■ EXERCISE GOAL
Look below for the line containing "Entrega de cartuchos de tinta y toner" and the line containing "صورت گام به", then set down both and every line between them exactly, without pictures.

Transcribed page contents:
----
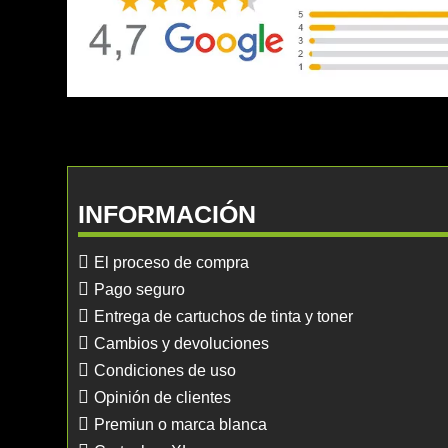
INFORMACIÓN
El proceso de compra
Pago seguro
Entrega de cartuchos de tinta y toner
Cambios y devoluciones
Condiciones de uso
Opinión de clientes
Premiun o marca blanca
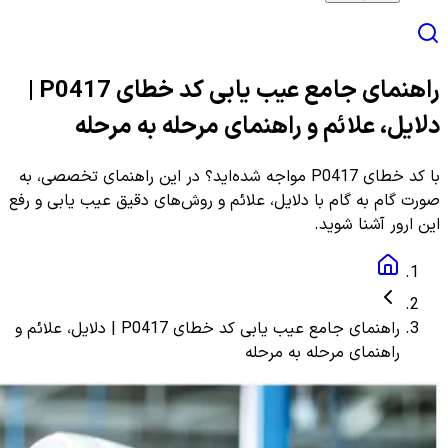
راهنمای جامع عیب یابی کد خطای P0417 |
دلایل، علائم و راهنمای مرحله به مرحله
با کد خطای P0417 مواجه شده‌اید؟ در این راهنمای تخصصی، به
صورت گام به گام با دلایل، علائم و روش‌های دقیق عیب یابی و رفع
این ارور آشنا شوید.
راهنمای جامع عیب یابی کد خطای P0417 | دلایل، علائم و
راهنمای مرحله به مرحله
----
■ EXERCISE OUTPUT
Entrega de cartuchos de tinta y toner
Cambios y devoluciones
Condiciones de uso
Opinión de clientes
Premiun o marca blanca
راهنمای جامع عیب یابی کد خطای P0417 |
دلایل، علائم و راهنمای مرحله به مرحله
با کد خطای P0417 مواجه شده‌اید؟ در این راهنمای تخصصی، به
صورت گام به گام با دلایل، علائم و روش‌های دقیق عیب یابی و رفع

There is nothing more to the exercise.